== ACTIVITIES ==
1. Please quote a passage from the forum thread about having friends word for word, beginning at the words "I don't have" and stopping after "real life' first.".
2. Continue the forum thread about having friends from the point where it ends.
--- EXCERPTED TEXT Enclosed Below ---
Yes, but they're rarely accessible. One best friend whose phone or Internet are always breaking, a good friend 100 miles away whom I see once a month for about an hour, one in Canada who is my ex-girlfriend, two in NYC, and one in Germany. A few local acquaintances who will hopefully be friends in a little while, and several dozen acquaintances who used to be my friends.

----------


## shyVr6

Yes, but they are spread out all over the country.

----------


## Inscrutable Banana

No local friends. There are a few dudes I've known online for roughly a dozen years but we don't interact is much as we used to. There are other people I enjoy interacting with online as well, though. Some of them are "gaming acquaintances" and others are people who I just haven't known long enough or gotten comfortable with enough yet to classify as friends (I try not to use that word too lightly as its meaning has become fairly diluted) but would like to once I've reached that point.

----------


## Evo1114

I have one friend who I met on SAS.  But that's about it.  We've never met face to face.  Otherwise, no friends.  My friends from high school are all pretty close by, but I only speak to them like maybe once every year or two.  Would never feel comfortable calling them up out of the blue.

----------


## waldeinsamkeit

I don't have many, but quality > quantity

----------


## Kirsebaer

I've always had a hard time keeping friends because I've moved around a lot (I've lived in 3 different countries besides my own and even in my own country I've moved around a bit) and cause it's extremely hard to meet someone I click with. It takes a lot for me to call someone a friend. The person I'm currently in a relationship with is actually my best friend. I also have another person I consider a good friend even though we haven't met face to face yet, cause she lives in another country..  it's funny that the few people I've ever been really close to were people I met online.. I've never been able to create a similar bond with anyone I met 'in real life' first.
--- End of Enclosed EXCERPTED TEXT ---
--- DATA PROVIDED Enclosed Below ---
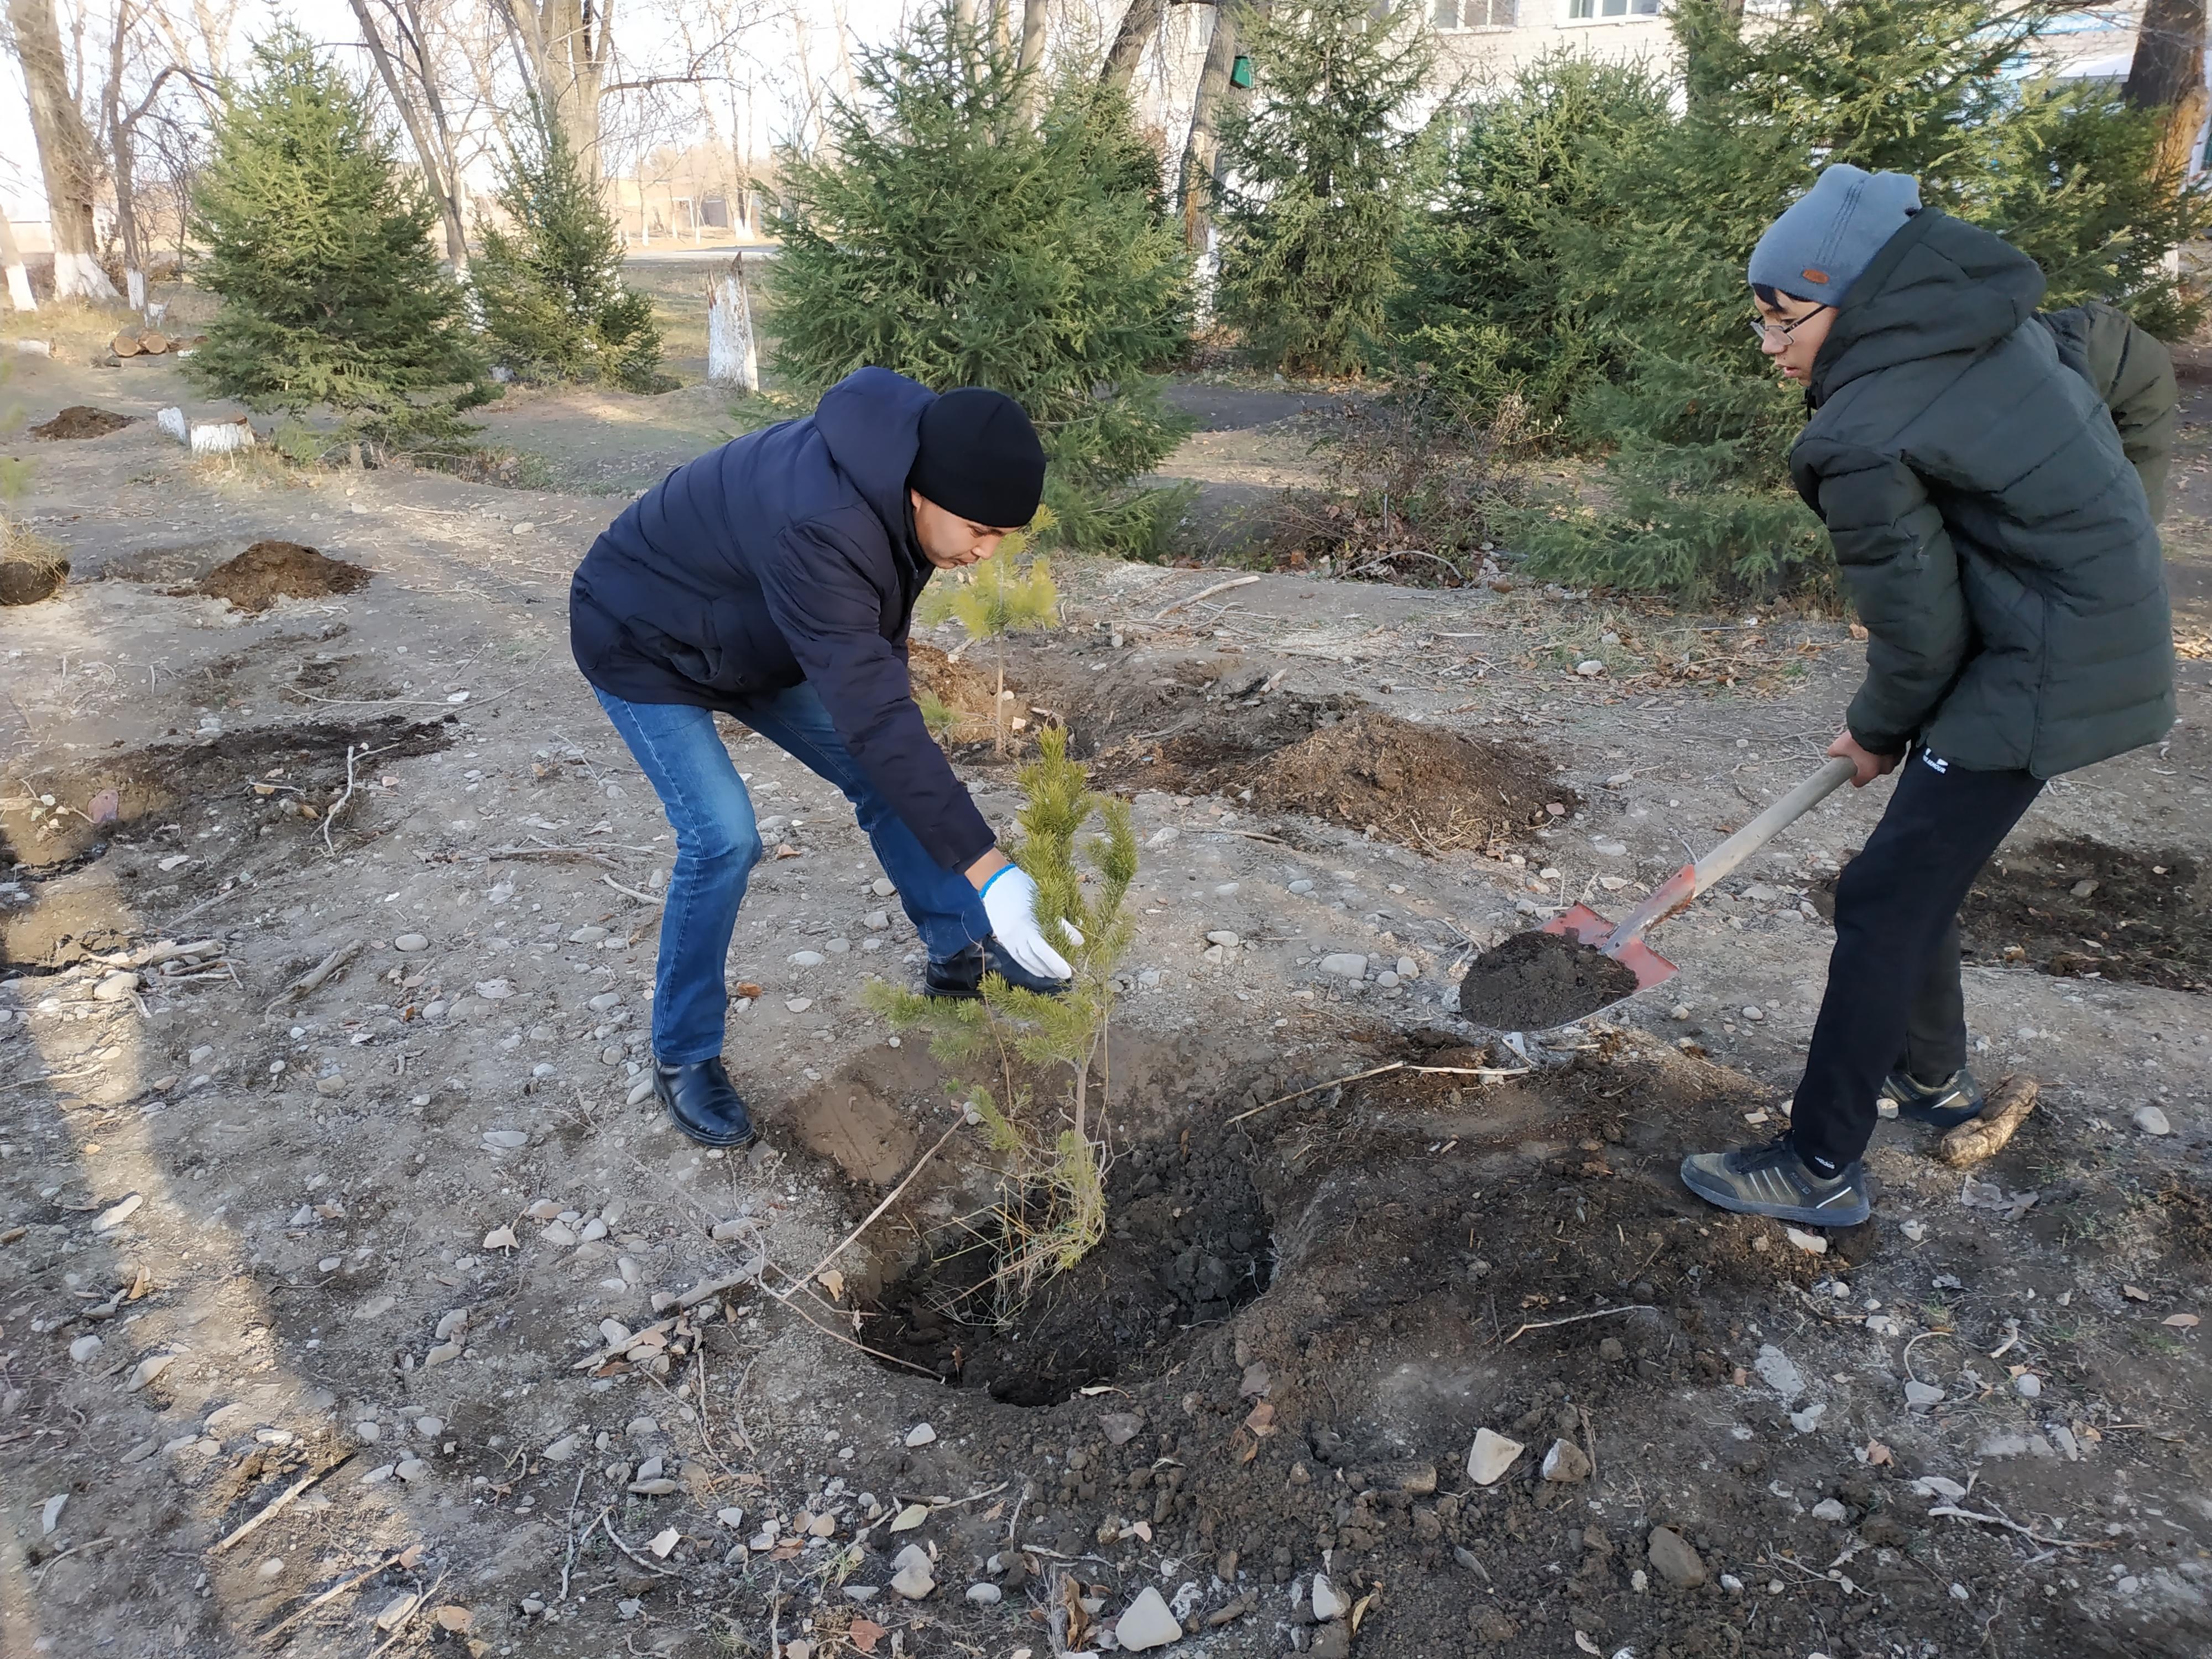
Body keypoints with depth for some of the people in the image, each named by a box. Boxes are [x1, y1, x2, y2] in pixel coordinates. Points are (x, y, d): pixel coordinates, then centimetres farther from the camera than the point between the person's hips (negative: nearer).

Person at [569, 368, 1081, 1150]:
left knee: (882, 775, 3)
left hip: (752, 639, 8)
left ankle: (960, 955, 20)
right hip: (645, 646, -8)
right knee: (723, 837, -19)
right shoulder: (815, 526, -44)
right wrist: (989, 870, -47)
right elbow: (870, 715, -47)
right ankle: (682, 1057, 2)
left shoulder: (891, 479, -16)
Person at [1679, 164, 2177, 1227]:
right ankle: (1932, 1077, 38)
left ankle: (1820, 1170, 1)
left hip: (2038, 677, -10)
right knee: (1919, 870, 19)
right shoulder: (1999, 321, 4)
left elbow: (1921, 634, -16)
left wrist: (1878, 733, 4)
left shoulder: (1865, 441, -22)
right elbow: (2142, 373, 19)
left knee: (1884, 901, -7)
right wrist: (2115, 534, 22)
--- End of Enclosed DATA PROVIDED ---
== EXERCISE RESPONSES ==
1.
I don't have many, but quality > quantity

----------


## Kirsebaer

I've always had a hard time keeping friends because I've moved around a lot (I've lived in 3 different countries besides my own and even in my own country I've moved around a bit) and cause it's extremely hard to meet someone I click with. It takes a lot for me to call someone a friend. The person I'm currently in a relationship with is actually my best friend. I also have another person I consider a good friend even though we haven't met face to face yet, cause she lives in another country..  it's funny that the few people I've ever been really close to were people I met online.. I've never been able to create a similar bond with anyone I met 'in real life' first.

2.
----------


## AclockworkCranberry

> I don't have many, but quality > quantity




This

----------


## nemmm3

I only have a couple friends and I have just found out that a couple aren't great friends after all..
But I am still making new friends!

----------


## VickieKitties

Only one, from SAS, we usually hang out every weekend.

----------


## nemmm3

Since I'm in grade 12 at high school I do have a few friends, although im afraid that after school most of them will disappear and never talk to m again  :Ninja:

----------


## SmileyFace

Feels like I don't have any anymore...

----------


## James

I don't have any friends.  Zero, zilch, none, no one.

----------


## Otherside

Friends. Hell no. Why would I want to deal with people? They generally suck. And refuse to have anything to do with you when you can't act sane or normal, especially if they have there oh so terribl life issues and therefore, you should be able to act normal because they can.

Why in [BEEP] would I want to deal with that [BEEP] again?

----------


## Misssy

none

----------


## VickieKitties

Recently I decided to be my own best friend.  Who needs anybody?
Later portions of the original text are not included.